_TASK DETAILS_:
Show each line from the items below that contains the string "können", copied in full. Matching is case-sensitive.

(Collected data)
== == ==

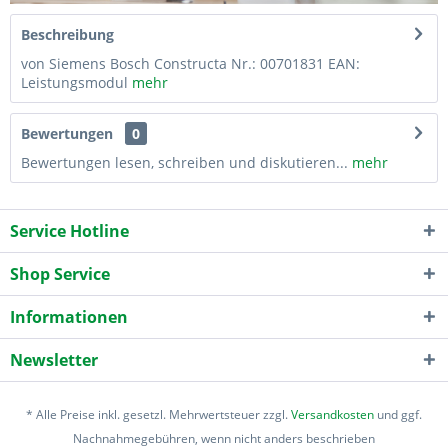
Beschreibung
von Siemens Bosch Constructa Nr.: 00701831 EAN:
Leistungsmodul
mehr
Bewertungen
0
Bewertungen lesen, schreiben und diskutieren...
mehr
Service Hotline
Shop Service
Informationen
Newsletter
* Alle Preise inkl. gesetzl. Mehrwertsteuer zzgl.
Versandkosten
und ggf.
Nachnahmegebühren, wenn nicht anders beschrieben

== == ==

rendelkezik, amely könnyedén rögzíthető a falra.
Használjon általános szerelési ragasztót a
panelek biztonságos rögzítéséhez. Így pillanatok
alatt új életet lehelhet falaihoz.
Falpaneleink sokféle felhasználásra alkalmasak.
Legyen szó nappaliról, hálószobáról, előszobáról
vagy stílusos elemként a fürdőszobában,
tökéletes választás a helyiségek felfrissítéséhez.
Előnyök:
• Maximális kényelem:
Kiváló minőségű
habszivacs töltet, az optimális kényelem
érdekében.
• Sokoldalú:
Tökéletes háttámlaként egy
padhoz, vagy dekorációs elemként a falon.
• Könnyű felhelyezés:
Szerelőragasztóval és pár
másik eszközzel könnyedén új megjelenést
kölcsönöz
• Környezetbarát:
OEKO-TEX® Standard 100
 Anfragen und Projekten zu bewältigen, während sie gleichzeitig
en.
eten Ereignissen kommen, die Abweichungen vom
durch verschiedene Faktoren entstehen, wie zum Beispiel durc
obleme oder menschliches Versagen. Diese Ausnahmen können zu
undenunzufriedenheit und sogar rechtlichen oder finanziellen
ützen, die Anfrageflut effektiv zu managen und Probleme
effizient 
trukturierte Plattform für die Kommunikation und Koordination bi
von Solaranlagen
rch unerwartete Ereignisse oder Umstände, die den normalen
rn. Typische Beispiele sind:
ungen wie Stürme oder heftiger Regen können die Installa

== == ==

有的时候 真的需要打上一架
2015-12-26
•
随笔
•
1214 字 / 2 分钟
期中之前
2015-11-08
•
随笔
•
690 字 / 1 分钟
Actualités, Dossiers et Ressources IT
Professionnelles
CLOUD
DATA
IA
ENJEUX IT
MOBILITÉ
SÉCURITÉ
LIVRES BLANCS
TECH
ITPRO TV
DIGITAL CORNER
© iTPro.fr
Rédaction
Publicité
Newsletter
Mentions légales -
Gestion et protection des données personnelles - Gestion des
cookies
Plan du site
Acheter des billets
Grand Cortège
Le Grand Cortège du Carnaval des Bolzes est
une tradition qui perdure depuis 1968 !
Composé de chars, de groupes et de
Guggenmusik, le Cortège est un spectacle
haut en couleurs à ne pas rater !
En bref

== == ==

_RESULT OF THIS EXERCISE_:
obleme oder menschliches Versagen. Diese Ausnahmen können zu
ungen wie Stürme oder heftiger Regen können die Installa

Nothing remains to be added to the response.